Return all lines below containing the word "Calvados".

- **MATERIAL TO PROCESS**:
= = = =
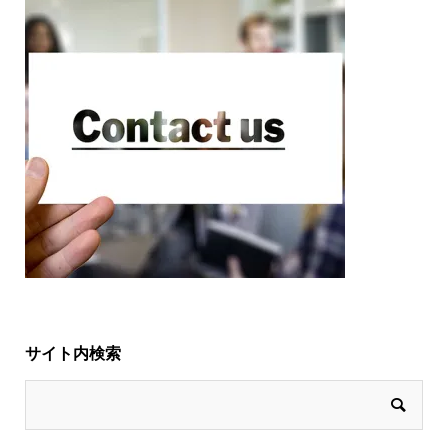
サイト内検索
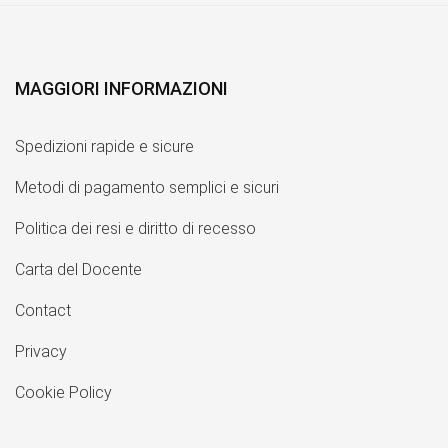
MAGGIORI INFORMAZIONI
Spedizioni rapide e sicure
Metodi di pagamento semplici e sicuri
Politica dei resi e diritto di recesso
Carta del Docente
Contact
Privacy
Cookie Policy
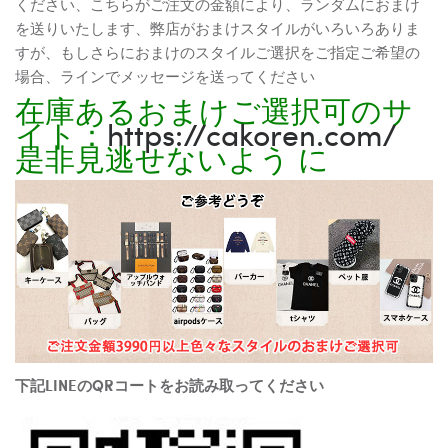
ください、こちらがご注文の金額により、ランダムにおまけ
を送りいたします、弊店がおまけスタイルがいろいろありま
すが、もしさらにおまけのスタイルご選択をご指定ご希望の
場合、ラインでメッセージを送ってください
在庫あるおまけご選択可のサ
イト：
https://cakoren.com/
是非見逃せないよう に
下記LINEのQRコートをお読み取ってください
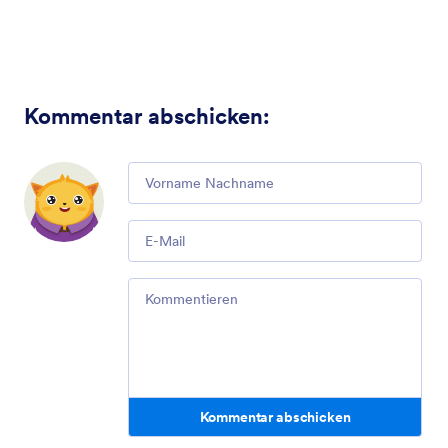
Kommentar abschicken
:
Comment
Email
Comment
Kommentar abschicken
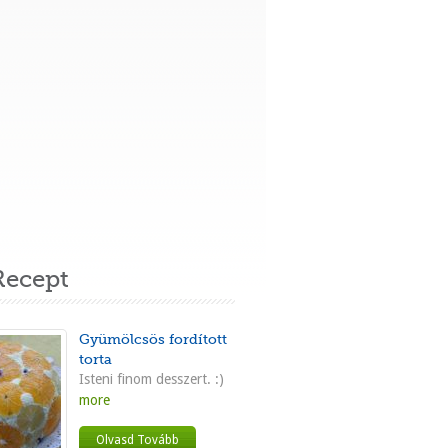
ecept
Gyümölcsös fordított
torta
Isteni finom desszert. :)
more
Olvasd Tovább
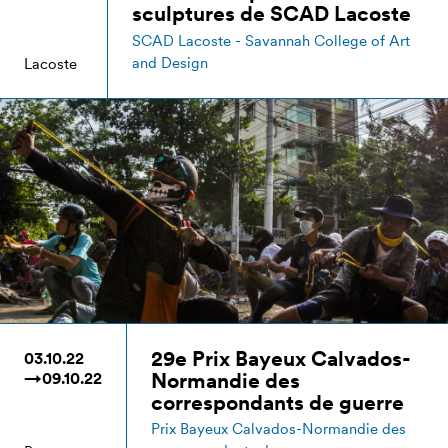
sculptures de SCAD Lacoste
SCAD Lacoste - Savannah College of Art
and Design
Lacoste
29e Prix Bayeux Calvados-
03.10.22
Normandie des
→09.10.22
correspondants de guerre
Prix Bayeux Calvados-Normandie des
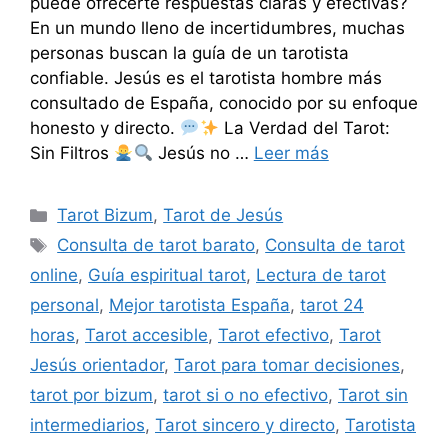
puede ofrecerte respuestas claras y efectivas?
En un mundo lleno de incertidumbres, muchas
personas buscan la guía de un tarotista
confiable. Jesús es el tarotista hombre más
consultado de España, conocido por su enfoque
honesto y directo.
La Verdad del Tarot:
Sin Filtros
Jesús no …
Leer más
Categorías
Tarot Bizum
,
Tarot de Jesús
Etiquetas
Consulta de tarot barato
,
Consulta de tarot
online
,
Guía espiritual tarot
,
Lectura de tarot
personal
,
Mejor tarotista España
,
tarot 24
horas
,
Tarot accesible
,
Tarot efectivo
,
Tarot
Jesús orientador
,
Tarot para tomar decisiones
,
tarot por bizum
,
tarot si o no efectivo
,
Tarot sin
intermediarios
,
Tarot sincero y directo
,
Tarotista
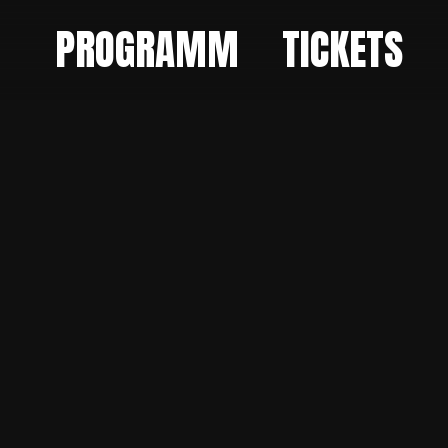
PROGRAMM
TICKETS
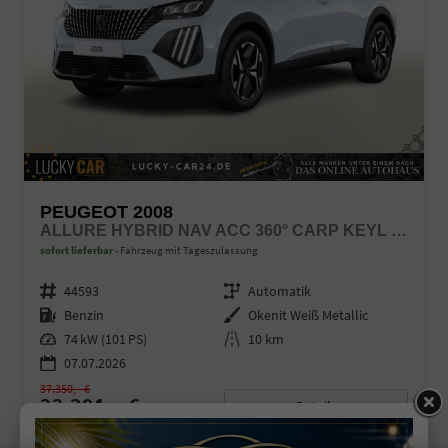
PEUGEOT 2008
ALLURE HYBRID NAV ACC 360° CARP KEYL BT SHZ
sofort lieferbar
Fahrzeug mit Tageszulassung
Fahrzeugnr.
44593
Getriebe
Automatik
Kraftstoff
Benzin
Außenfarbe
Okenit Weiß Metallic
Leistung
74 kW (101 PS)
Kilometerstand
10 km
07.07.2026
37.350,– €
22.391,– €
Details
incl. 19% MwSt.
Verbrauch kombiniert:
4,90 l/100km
= = = =
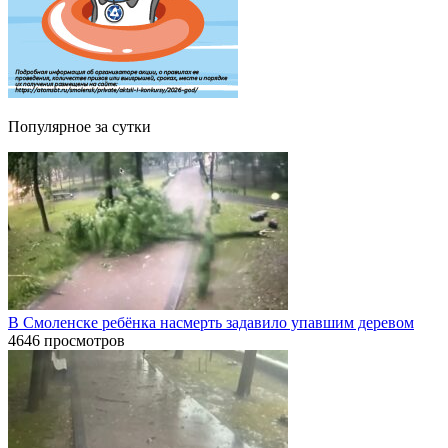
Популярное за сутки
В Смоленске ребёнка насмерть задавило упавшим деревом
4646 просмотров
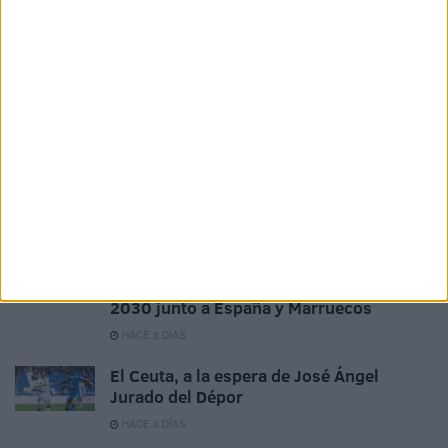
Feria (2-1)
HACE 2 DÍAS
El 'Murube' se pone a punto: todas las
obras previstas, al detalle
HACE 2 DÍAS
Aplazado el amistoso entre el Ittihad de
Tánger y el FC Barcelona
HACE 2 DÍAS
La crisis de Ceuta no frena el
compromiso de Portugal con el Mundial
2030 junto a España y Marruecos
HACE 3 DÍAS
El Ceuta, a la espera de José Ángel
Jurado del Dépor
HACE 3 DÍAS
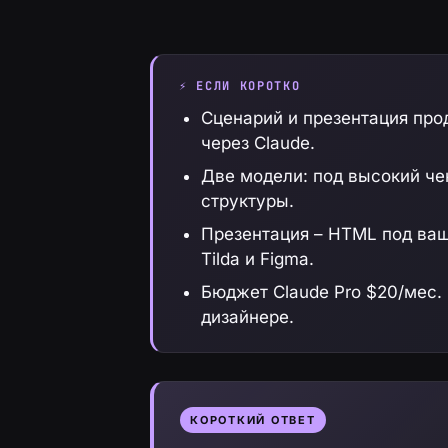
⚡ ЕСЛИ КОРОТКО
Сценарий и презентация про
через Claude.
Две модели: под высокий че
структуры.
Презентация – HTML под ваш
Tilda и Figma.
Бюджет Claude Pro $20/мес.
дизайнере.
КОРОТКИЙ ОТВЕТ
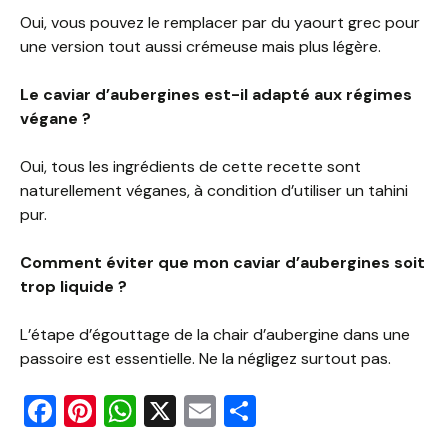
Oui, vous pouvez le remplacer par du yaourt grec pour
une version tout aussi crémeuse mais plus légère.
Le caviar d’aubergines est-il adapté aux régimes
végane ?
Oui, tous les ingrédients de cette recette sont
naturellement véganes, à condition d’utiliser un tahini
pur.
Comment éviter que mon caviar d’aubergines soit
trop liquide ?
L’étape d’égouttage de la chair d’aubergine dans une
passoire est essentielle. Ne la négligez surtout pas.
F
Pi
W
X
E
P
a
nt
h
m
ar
= = = =
- **SOLUTION BELOW**:
29e Prix Bayeux Calvados-
Prix Bayeux Calvados-Normandie des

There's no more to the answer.